→ **GIVEN INSTRUCTION**:
List every line in the records below that contains the string "RevolveType". Case counts.

→ **A run of records**:
============================================================
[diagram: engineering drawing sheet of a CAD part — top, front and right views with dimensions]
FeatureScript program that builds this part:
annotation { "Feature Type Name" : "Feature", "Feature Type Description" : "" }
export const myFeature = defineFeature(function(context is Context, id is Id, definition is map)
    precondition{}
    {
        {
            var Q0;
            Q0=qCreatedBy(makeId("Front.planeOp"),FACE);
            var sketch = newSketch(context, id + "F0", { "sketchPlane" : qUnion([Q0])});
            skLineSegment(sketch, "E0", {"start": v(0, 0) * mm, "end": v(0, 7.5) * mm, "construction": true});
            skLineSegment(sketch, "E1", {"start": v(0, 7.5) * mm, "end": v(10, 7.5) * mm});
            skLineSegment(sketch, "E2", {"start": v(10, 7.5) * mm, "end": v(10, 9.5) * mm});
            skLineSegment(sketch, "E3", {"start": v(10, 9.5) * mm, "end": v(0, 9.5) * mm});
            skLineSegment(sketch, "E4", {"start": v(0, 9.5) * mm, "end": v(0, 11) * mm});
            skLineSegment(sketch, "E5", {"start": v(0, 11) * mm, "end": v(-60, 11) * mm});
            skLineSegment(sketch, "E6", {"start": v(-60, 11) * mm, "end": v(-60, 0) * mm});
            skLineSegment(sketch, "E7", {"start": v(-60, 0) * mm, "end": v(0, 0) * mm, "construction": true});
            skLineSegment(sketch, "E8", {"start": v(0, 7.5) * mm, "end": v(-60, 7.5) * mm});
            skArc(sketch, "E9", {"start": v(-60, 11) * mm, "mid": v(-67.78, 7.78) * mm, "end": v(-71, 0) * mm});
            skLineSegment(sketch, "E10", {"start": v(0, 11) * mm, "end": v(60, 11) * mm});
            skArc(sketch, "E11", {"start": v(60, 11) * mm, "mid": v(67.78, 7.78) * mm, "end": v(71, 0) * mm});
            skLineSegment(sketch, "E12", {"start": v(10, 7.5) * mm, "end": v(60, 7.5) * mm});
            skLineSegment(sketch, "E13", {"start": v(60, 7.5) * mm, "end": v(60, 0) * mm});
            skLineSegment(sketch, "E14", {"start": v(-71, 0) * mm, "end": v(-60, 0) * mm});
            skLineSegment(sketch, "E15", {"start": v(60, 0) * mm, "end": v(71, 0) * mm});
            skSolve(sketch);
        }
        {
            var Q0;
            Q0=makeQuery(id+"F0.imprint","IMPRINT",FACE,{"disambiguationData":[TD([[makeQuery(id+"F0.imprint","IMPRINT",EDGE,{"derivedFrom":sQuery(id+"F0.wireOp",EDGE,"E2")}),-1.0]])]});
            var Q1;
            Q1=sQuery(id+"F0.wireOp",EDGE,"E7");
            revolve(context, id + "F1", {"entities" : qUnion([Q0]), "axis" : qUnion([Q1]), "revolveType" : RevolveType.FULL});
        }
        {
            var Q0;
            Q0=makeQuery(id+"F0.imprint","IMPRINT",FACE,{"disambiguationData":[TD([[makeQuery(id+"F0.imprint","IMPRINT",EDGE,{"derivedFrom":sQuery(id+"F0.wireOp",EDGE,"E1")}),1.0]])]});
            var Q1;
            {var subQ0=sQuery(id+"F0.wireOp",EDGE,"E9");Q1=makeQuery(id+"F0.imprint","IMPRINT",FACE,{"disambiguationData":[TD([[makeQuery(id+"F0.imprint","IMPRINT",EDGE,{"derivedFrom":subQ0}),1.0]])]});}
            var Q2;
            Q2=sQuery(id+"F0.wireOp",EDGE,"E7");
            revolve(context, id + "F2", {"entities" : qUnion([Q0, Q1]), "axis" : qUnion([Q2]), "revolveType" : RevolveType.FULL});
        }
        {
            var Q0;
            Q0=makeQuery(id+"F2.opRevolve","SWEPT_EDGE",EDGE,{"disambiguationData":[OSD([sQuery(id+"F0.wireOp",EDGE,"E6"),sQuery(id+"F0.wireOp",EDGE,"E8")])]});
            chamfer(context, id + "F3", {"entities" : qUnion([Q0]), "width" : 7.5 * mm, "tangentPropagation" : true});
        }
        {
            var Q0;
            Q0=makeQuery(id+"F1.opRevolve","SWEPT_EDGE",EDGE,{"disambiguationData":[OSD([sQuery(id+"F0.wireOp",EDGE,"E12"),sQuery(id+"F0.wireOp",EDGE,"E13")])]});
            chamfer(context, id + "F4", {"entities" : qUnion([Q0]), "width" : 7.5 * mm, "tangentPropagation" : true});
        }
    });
============================================================
→ **FINAL RESULT**:
            revolve(context, id + "F1", {"entities" : qUnion([Q0]), "axis" : qUnion([Q1]), "revolveType" : RevolveType.FULL});
            revolve(context, id + "F2", {"entities" : qUnion([Q0, Q1]), "axis" : qUnion([Q2]), "revolveType" : RevolveType.FULL});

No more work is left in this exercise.